Pünktlich zum Ende des Frühstücks erschien Eleasar im Palast. Aufgeregt lief seine Tochter ihm entgegen und fiel ihm um den Hals.
„Papa."
Er beeilte sich, seine Sorge um seine Frau zu verbergen und setzte eine muntere Miene auf. „Hallo mein Engel. Hast du gut geschlafen?"
Sie nickte eifrig. „Oma sagt, ich darf heute in die Schule?" Aufregung blitzte in ihren blauen Augen auf.
Schweren Herzens nickte er. „Ja. Wenn du fertig bist, bringe ich dich hin."
Ein weiteres eifriges Nicken, dann rannte sie auf ihr Zimmer. Unterdessen musterte Isla ihn aufmerksam. „Du hast die Nacht nicht geschlafen."
Kommentarlos sah er sie an.
„Wenn es Ria so schlecht geht, lass mich nach ihr sehen."
„Sie ist bald wieder auf den Beinen." Er wollte nicht über Ria reden. Nachdem er sie dazu gezwungen hatte, etwas zu essen, war sie eingeschlafen und bislang noch nicht wieder aufgewacht.
„Du siehst bleich aus. Was ist vorgefallen?"
Eileans Auftauchen ersparte ihm eine Antwort. Unter den besorgten Blicken der Kaiserin führte er seine Tochter zur wartenden Kutsche. Vor Aufregung plapperte seine Kleine munter vor sich hin und berichtete ihm, was sie alles gemacht hatte. Es fiel ihm schwer, ihr seine Aufmerksamkeit zu schenken, wenn seine Gedanken die ganze Zeit bei seiner Frau verweilten.
„Papa?" Eileans fragendes Gesicht tauchte ganz dicht vor seinem auf. „Wir sind da."
Ihm war gar nicht aufgefallen, dass ihre Fahrgelegenheit bereits angehalten hatte. „Entschuldige, Kleines. Ich war in Gedanken."

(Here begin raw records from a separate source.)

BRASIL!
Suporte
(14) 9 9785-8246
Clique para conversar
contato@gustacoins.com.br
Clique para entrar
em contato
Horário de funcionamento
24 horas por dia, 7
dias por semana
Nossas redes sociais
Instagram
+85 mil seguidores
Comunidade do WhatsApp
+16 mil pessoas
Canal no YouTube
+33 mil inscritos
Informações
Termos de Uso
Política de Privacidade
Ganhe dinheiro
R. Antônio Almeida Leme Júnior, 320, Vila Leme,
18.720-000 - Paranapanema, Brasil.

Sie erwiderte sein aufmunterndes Lächeln und ließ sich von ihm aus der Kutsche helfen.
Seine Tochter anzumelden stellte keine Herausforderung dar. Der Leiter musste sie beide nur sehen und er war mehr als bereit, alles in die Wege zu leiten. Pünktlich zur ersten Stunde standen sie vor dem richtigen Klassenraum. Eilean kaute aufgeregt auf ihrer Lippe herum.
„Wie ist Schule so?"
Dieses Mal war sein Lächeln echt. „Du kommst aber früh auf die Idee, zu fragen."
Vorwurfsvoll sah sie ihn an. „Ich bin neugierig."

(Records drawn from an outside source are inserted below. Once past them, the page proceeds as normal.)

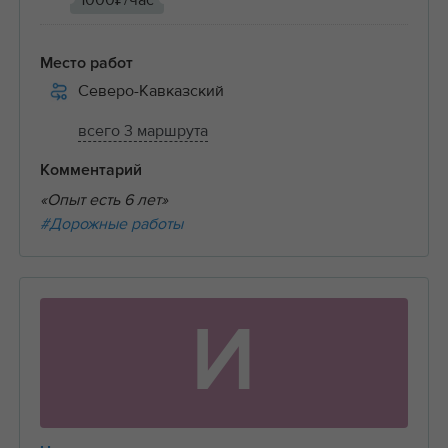
1000₽/час
Место работ
Северо-Кавказский
всего 3 маршрута
Комментарий
«Опыт есть 6 лет»
#Дорожные работы
И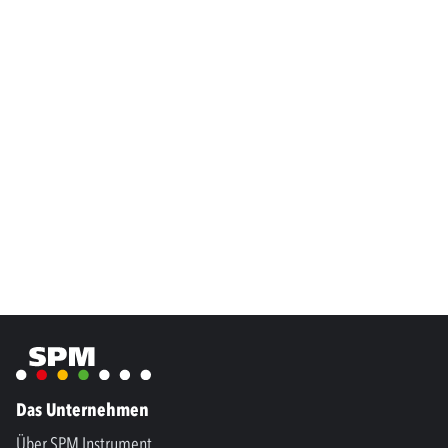
Das Unternehmen
Über SPM Instrument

Er hockte sich vor ihr hin und strich ihr sanft über die Wange. „Du wirst viele andere Wesen kennenlernen und ganz viele interessante Geschichten hören. Geschichten, die dir noch keiner erzählt hat." Als es läutete, drückte er ihr aufmunternd die Hand. „Vergiss nicht, uns nachher zu erzählen, was du gelernt hast."

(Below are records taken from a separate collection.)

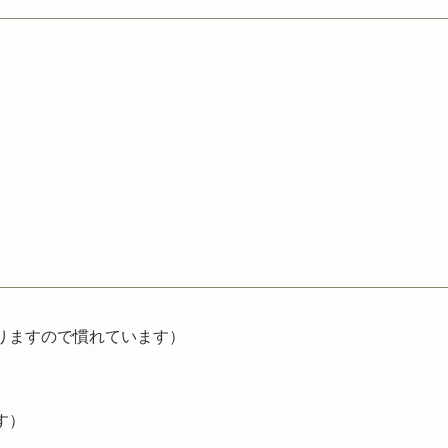
。
りますので慣れています）
す）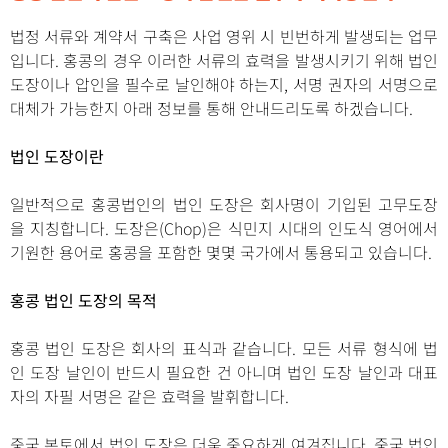
법정 서류와 계약서 구축은 사업 영위 시 빈번하게 발생되는 업무
입니다. 홍콩의 경우 이러한 서류의 효력을 발생시키기 위해 법인
도장이나 압인을 필수로 날인해야 하는지, 서명 권자의 서명으로
대체가 가능한지 아래 정보를 통해 안내드리도록 하겠습니다.
법인 도장이란
일반적으로 홍콩법인의 법인 도장은 회사명이 기입된 고무도장
을 지칭합니다. 도장은(Chop)은 식민지 시대의 인도식 영어에서
기원한 용어로 홍콩을 포함한 몇몇 국가에서 통용되고 있습니다.
홍콩 법인 도장의 목적
홍콩 법인 도장은 회사의 표식과 같습니다. 모든 서류 형식에 법
인 도장 날인이 반드시 필요한 건 아니며 법인 도장 날인과 대표
자의 자필 서명은 같은 효력을 발휘합니다.
중국 본토에서 법인 도장은 더욱 중요하게 여겨집니다. 중국 법인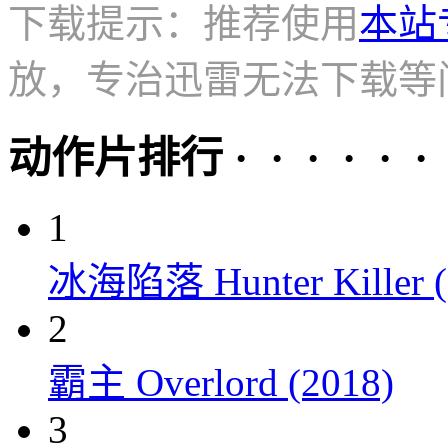
下载提示：推荐使用
本站
放，专治迅雷无法下载等
动作片排行 · · · · · ·
1
冰海陷落 Hunter Killer (
2
霸主 Overlord (2018)
3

Mit diesem Versprechen verschwand seine Kleine im Klassenzimmer. Vermutlich war sie taffer, als er es gerne hätte. Auf dem Weg nach draußen nickte er den Wachen knapp zu. Natürlich wurde seine Tochter bewacht. Niemals hätte er sie ohne Wachschutz vor die Tür gelassen.
Zuhause angekommen sah er nach Ria. Sie schlief noch immer tief und fest. Schweren Herzens widmete er sich seiner Arbeit. Für seine Frau konnte er momentan nichts tun, sie musste ihren Schock alleine überwinden.